*** Material shown Section Begins ***

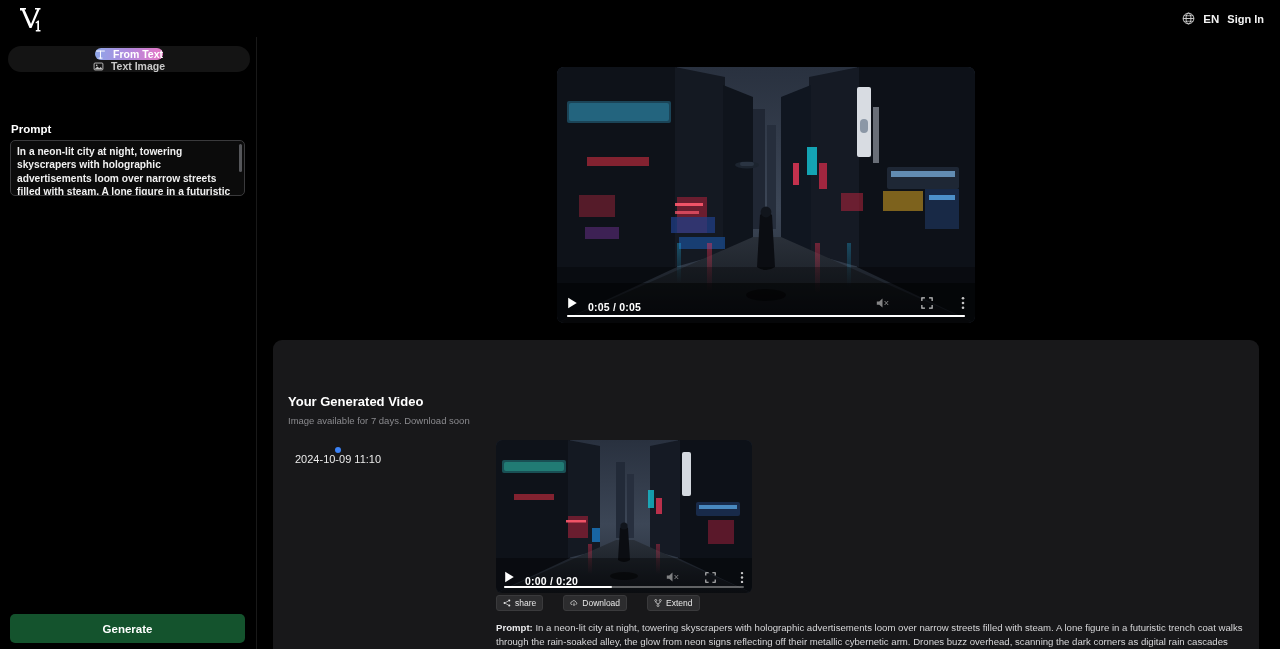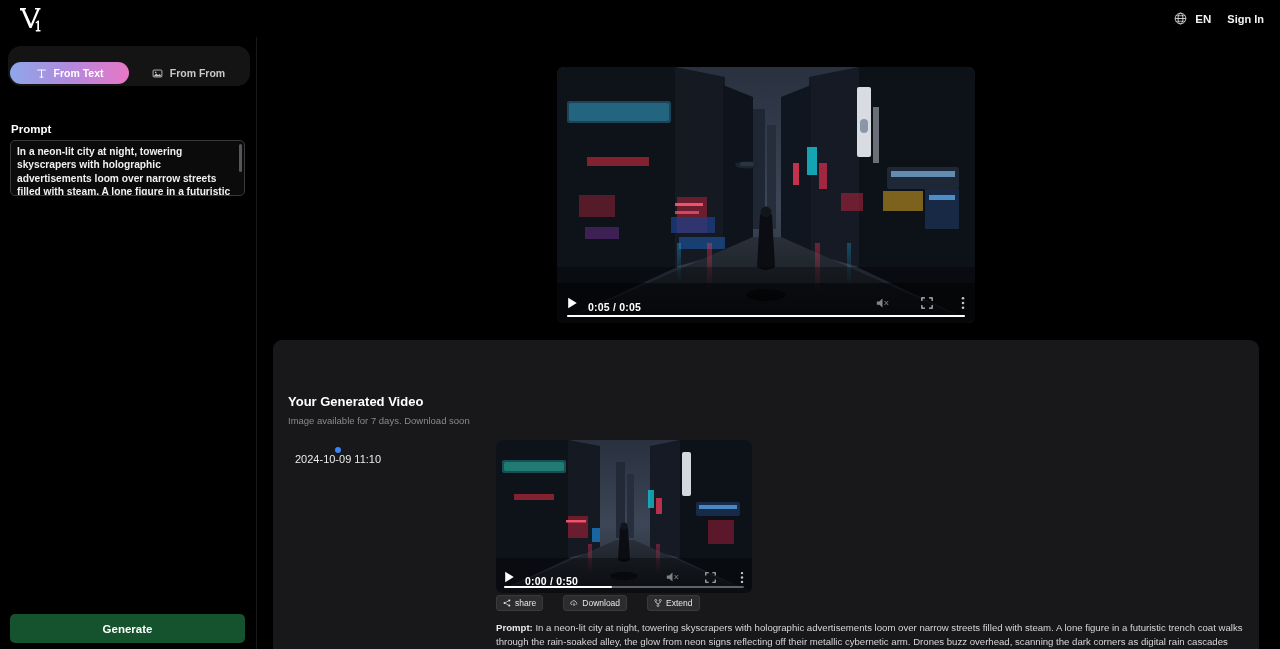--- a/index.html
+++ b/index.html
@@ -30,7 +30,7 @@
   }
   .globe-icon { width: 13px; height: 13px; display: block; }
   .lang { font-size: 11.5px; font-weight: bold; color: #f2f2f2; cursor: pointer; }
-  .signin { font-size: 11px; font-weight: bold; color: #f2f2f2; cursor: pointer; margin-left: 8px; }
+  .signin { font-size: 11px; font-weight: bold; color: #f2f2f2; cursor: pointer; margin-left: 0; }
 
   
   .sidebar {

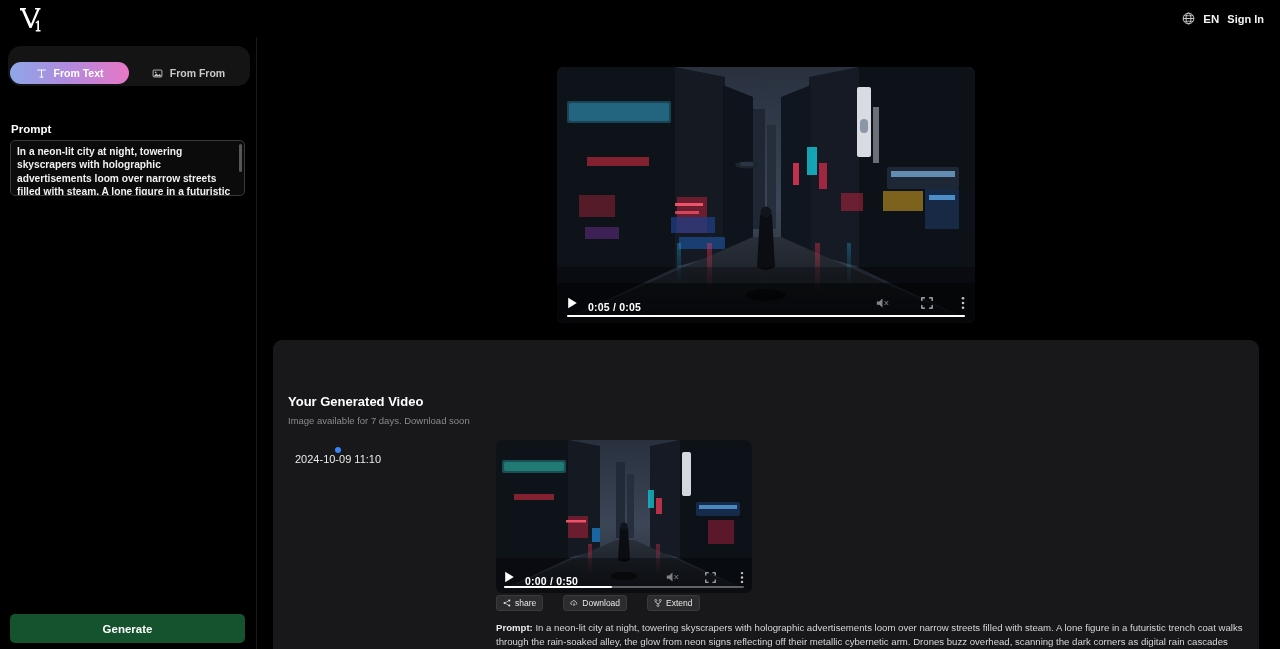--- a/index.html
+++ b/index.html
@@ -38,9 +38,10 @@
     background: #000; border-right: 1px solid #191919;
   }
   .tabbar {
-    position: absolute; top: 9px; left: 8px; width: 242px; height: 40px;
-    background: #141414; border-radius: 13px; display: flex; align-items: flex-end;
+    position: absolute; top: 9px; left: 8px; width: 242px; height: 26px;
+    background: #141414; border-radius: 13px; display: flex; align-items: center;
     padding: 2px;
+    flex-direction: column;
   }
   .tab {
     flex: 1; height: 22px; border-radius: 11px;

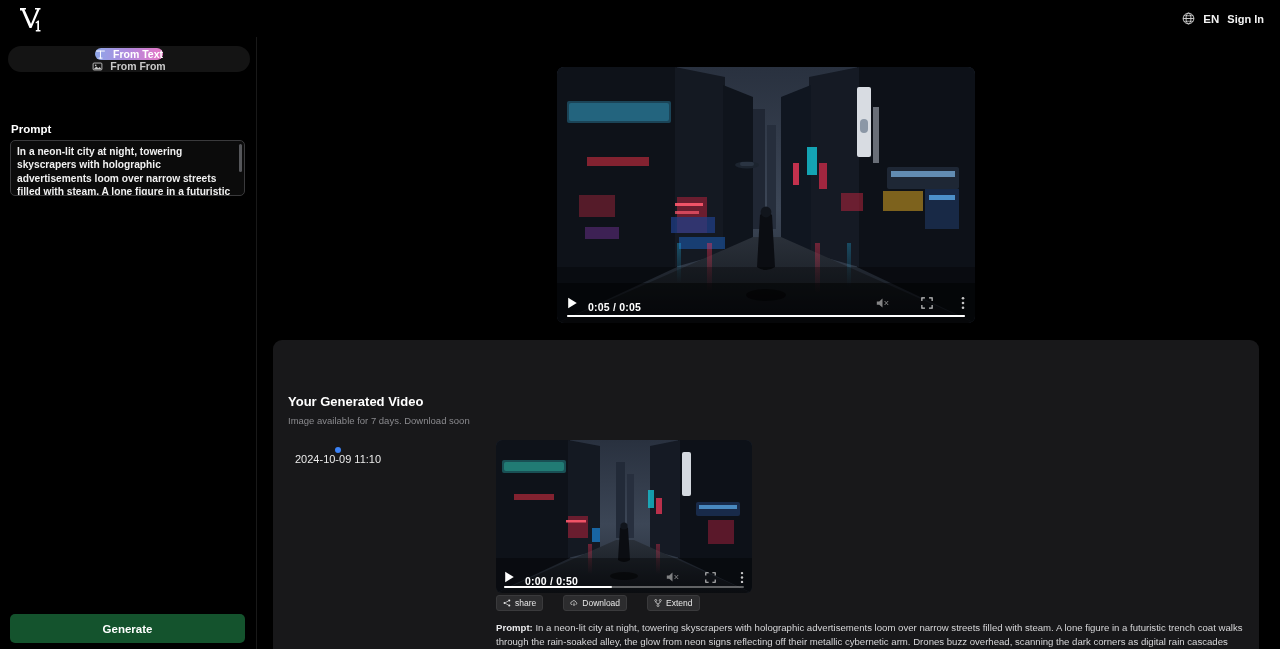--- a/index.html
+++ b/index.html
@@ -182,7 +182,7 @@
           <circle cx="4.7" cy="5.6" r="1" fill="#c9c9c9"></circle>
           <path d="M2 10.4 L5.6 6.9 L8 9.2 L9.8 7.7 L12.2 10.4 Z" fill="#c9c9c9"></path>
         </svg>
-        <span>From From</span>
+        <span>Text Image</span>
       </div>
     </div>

*** Material shown Section Ends ***

--- Task prompt ---
The final stretch of the data, from the line with "padding: 2px;" through its last line, is to be retyped exactly; pictures are not part of the copy.

--- Your response ---
     padding: 2px;
+    flex-direction: column;
   }
   .tab {
     flex: 1; height: 22px; border-radius: 11px;

--- a/index.html
+++ b/index.html
@@ -182,7 +182,7 @@
           <circle cx="4.7" cy="5.6" r="1" fill="#c9c9c9"></circle>
           <path d="M2 10.4 L5.6 6.9 L8 9.2 L9.8 7.7 L12.2 10.4 Z" fill="#c9c9c9"></path>
         </svg>
-        <span>From From</span>
+        <span>Text Image</span>
       </div>
     </div>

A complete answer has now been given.